I’ve spent a-lot of time discussing ways to ensure byte for byte reproducibility, but it’s possible that is not something you need, for example if you are running a SaaS application that gets multiple updates per day, being able to recreate the same code is not as big of a deal, you can simply roll back a change if there’s an adverse affect, and there’s no real need for creating hotfixes for customers since all the customers are running on your managed instances. While these practices will help you, they are not as critical as someone who ships code to customers for them to run.
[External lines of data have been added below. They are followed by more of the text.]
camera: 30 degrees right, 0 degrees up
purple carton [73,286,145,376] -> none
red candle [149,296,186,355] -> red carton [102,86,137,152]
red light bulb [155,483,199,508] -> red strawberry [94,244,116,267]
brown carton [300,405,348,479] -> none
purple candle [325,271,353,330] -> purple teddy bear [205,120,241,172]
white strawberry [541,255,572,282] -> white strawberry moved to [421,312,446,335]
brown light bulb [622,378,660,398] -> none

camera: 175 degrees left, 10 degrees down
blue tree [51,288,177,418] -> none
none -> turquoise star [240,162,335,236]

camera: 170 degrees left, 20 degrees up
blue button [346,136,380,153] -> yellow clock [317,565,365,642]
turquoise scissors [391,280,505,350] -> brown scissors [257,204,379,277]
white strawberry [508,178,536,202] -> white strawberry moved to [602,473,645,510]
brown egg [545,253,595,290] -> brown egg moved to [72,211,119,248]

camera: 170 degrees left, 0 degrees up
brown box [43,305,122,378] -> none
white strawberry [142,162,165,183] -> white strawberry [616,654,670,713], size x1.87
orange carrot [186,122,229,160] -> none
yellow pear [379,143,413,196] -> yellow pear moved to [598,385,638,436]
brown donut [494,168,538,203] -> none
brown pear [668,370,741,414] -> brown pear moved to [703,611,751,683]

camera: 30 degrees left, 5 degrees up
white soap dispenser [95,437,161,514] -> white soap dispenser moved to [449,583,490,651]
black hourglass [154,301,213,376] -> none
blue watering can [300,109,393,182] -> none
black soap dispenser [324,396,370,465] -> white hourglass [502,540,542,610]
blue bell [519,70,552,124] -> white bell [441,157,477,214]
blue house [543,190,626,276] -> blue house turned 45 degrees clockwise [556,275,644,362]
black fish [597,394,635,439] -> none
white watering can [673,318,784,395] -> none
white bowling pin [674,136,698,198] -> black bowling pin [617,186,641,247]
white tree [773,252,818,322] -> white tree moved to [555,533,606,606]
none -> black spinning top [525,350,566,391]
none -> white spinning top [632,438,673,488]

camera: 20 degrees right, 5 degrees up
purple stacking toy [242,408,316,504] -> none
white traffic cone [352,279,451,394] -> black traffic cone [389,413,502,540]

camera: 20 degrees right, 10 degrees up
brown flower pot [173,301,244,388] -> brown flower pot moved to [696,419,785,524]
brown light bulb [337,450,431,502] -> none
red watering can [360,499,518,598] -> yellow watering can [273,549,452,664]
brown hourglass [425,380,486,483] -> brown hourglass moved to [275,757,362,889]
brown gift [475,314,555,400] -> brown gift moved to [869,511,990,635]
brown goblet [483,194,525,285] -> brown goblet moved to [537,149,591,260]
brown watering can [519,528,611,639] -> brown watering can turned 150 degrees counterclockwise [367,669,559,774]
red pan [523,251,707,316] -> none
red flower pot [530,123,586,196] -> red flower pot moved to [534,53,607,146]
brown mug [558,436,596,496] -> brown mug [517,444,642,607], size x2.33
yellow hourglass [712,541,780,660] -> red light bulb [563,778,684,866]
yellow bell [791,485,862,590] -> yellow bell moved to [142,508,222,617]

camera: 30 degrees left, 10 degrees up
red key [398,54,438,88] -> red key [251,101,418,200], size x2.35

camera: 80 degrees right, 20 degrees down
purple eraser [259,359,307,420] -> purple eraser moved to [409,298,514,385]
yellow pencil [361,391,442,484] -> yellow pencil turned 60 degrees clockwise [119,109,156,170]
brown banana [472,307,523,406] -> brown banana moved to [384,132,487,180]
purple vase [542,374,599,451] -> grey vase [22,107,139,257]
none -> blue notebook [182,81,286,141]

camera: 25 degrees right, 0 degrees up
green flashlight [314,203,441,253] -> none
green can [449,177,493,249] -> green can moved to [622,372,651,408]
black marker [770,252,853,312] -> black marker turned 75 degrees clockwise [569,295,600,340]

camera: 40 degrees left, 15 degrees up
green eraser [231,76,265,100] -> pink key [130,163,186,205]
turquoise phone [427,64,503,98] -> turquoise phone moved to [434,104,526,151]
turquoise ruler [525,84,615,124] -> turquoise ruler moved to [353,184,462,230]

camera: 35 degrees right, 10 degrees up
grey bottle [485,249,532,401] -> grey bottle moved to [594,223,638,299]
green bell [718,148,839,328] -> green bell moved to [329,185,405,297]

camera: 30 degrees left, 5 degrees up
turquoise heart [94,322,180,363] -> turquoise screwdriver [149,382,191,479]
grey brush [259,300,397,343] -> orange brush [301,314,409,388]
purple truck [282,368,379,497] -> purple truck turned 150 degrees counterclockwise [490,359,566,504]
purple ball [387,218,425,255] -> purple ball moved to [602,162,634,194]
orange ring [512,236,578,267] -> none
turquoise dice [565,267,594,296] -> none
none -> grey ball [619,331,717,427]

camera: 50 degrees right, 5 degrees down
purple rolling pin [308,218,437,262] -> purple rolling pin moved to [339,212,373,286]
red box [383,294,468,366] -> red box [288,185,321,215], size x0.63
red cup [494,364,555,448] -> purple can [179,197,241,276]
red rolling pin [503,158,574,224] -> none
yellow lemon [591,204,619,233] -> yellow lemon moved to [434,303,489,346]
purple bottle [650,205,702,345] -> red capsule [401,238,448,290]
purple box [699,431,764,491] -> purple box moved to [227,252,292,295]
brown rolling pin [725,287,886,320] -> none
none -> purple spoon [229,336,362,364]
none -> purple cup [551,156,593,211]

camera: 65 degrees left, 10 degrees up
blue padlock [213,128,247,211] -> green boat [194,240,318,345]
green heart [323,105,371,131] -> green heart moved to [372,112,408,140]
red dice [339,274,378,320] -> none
If you are creating a product that customers run on their own, being able to produce a hotfix which you know has no other changes besides the ones you made is critical, as every change brings the potential of a new bug. That being said the practice of making reproducible code by explicitly calling out your dependencies and their dependencies, as well as proxying them through something like artifactory or nexus, and using the most specific tag possible on docker images will make life easier for both your developers, as well as operations in the long run and should increase the speed that products are able to go out the door.